Figure 2 shows the evolution of the state of charge, $SOC\left(t\right)$, of the lithium-ion battery as a function of time for different values of the rate of charging ${\alpha }_1$ and for $V_n=$ 12.8 V, $U_{ch}=$ 14.6 V, ${\beta }_{ch}=80\%$, and ${\mu }_0=20\%$. Each curve corresponds to ${\alpha }_1=0.365$ (blue curve), ${\alpha }_1=0.57$ (orange curve), and ${\alpha }_1=1.2$ (green curve). In Figure 2, we observe that at higher terminal charging voltages $U_b^{ch}$, voltage-sensitive coefficients A and energy transfer coefficients ${\gamma }_1$ lead to faster increases in time, making them advantageous for applications requiring fast charging. However, it should be noted that large values of these parameters can lead to drawbacks, such as increased battery degradation, overheating, and wasted energy. In addition, practical consideration of charging time, which varies from 8 min at a charging rate of $1.2$ for $SOC=100\%$ to 16 min at rates of $0.365$ and $0.57$ for $SOC=70\%$ and $SOC=99\%$, respectively, highlights the trade-off between fast charging and time efficiency. These results are summarized in Table 3.

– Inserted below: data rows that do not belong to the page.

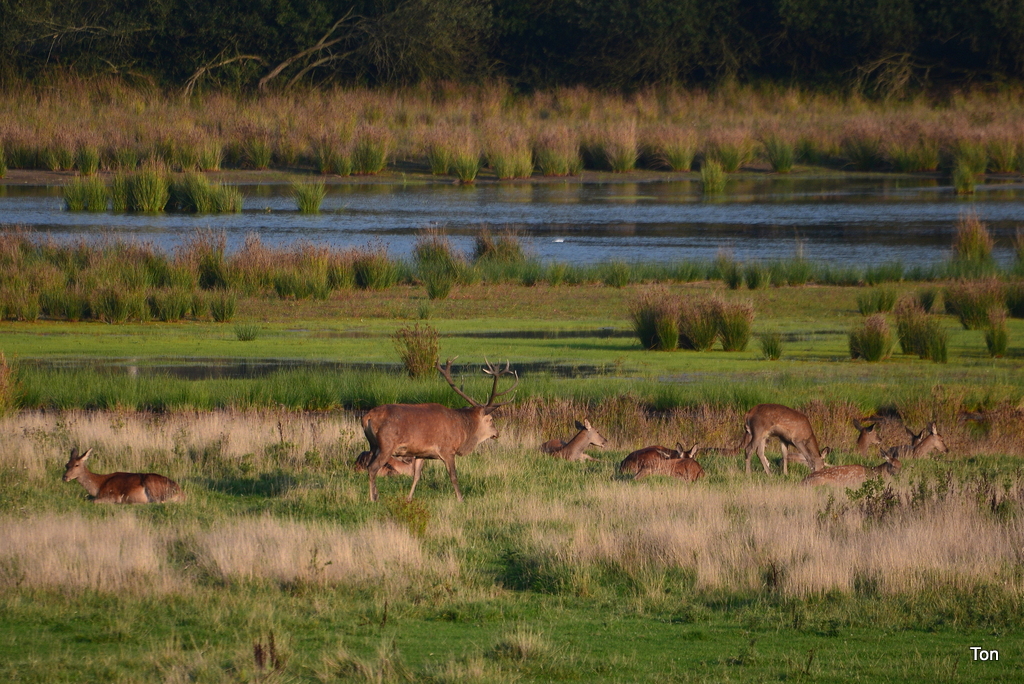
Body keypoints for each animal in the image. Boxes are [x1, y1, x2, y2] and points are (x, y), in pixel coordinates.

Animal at [362, 358, 520, 501]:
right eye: (491, 419)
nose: (497, 433)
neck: (463, 432)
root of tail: (367, 417)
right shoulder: (447, 450)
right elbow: (453, 476)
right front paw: (461, 499)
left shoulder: (421, 453)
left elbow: (416, 476)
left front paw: (408, 498)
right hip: (387, 444)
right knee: (373, 468)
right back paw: (373, 498)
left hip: (373, 445)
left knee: (368, 465)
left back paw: (376, 494)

Figure 3 shows the discharging profile of the lithium-ion battery as a function of time for different values of discharging rate ${\alpha }_2$ and for $V_n=12.8$ V, $U_{dis}=12$ V, ${\beta }_{dis}=95\%$, and ${\mu }_{100}=100\%$. Indeed, Figure 3 suggests that varying the terminal discharging voltage $U_b^{dis}$ allows the discharging process to be controlled. More explicitly, a particular feature of these results that emerges from the numerical simulations of Equation (23) is the observation that a higher terminal voltage (i.e., 12.9 V) results in a slower discharging rate ${\alpha }_2=1.15$, which can be advantageous when a longer battery life is desired. This variation allows the $SOC$ to be adjusted to the desired level (i.e., $20\%$). In addition, setting the sensitivity coefficient (B) affects how the voltage reacts to variations in $SOC$. A lower B value (see, for example, $B=3.395\times {10}^{-2}$) results in lower sensitivity, giving a more stable voltage during discharging. This can be advantageous for applications requiring a steady power supply. However, a high ${\gamma }_2$ leads to excessive discharging, as observed when ${\alpha }_2=2.85$. This can significantly reduce battery life and damage the battery. In addition, a higher ${\alpha }_2$ (for example, $2.85$) leads to rapid discharging, resulting in over-discharging to $9\%$ SOC after 4 h. These results are summarized in Table 4.

6. Conclusions

This study provided valuable insights into the dynamic behavior of lithium-ion batteries during both the charging and discharging processes. We observed that varying terminal voltages, sensitivity coefficients, and energy transfer coefficients significantly impact the SOC and discharging rates. Higher terminal charging voltages, as demonstrated by our results, can lead to faster SOC increases, making them advantageous for applications requiring rapid charging. However, it is crucial to strike a balance, as excessive values of these parameters can result in battery degradation, overheating, and energy wastage. On the other hand, in the discharging process, a higher terminal voltage leads to a slower discharging rate, which is beneficial for extending battery life. Adjusting sensitivity coefficients can provide a more stable voltage during discharging, essential for applications demanding a consistent power supply. Yet, a high discharging rate can significantly reduce battery life and lead to over-discharging. These findings underscore the necessity of carefully selecting the operating conditions to achieve a balance among fast charging, time efficiency, and battery longevity in practical applications. However, certain factors, such as internal resistance, temperature, charging/discharging behavior, and aging, which can have an impact on the SOC, were not taken into account in this study. Therefore, for greater accuracy of the model, the inclusion of these factors should be considered in the future.